Linear correlations between numerical variables (8 hours): The correlation coefficient estimate, Hypothesis testing, Main assumptions, Nonparametric correlation.
The regression (8 hours): Linear regression concept, quality of expectations, slope hypothesis testing, main assumptions, variable transformations, Measurement error, Non-linear regression.
General linear models (8 hours): linear regression and anova in the general linear model framework, Testing the effect of one or multiple factors, Factorial design analysis, Covariates, Main assumptions.
Computer intensive methods (8 hours): Hypothesis testing using simulations, The randomization test, Bootstrap.
Likelihood (8 hours): the likelihood concept, Maximum likelihood estimate, Likelihood ratio test
Final exercises (6 hours): Guided solution of several exercises covering all the arguments.

Didactic methods

The course is composed by theoretical frontal lectures (40 hours) and practical sessions (12 hours) in the computer room, for 52 hours in total. Each lecture is provided using power-point slides and the blackboard for the explanation of theoretical concepts. At the end of each main topic, theoretical knowledge will be applied to solve realistic biological problems using the R software and a personal computer.
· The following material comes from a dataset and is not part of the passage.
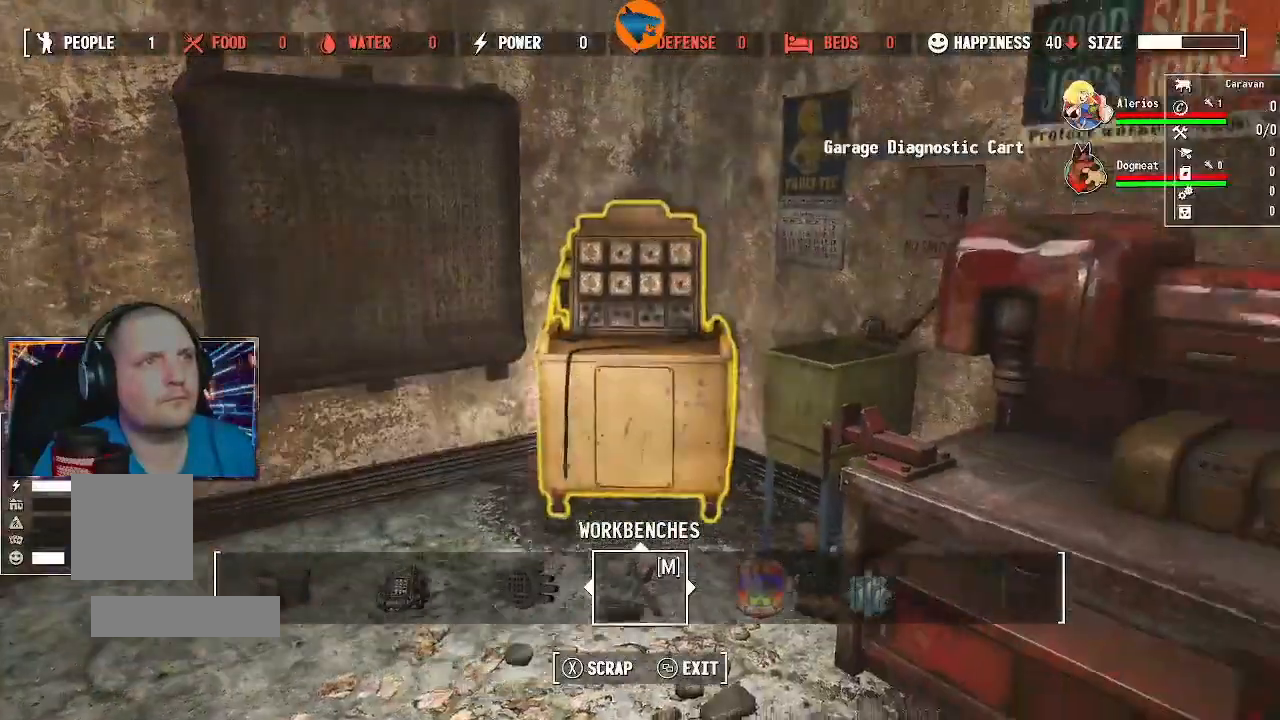
Gameplay with a controller (Xbox layout); each line is a JSON object with the inputs held at the frame after it (dt_ms = milliseconds from this image to that frame). "events" lists button and stick changes between this image and that frame as [ms after this image, input, new state], when the widget could be followed in between.
{"dt_ms": 500, "buttons": [], "left_stick": "center", "right_stick": "center", "events": [[100, "left_stick", "center"], [300, "X", "down"], [367, "X", "up"]]}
Learning assessment procedures

The exam is divided in two parts: written and practical. The exam will be hosted in the computer room. The first part is composed by 20 questions including short open questions, multiple choice and small exercises that not require a calculator. Two points will be attributed for each correct answer to short open question and one point for each multiple choice and execise. In the second part (practical), the student will be in front of a personal computer, dealing with a word document containing the description of two biological problems, the associated dataset and some questions. To pass the exam, the student will have to answer to at least half of the questions. The student will be required to answer the questions using the R software. The two parts last one hour each.

Reference texts

M.C. Whitlock, D. Schluter Analisi dei dati biologici, Zanichelli, Bologna, 2010.
M. Pagano, K. Gauvreau, Biostatistica, Idelsono-Gnocchi, Napoli, 2003.
Slides and experimental data related to the exercises related to each lecture, are available at the lecturer internet page.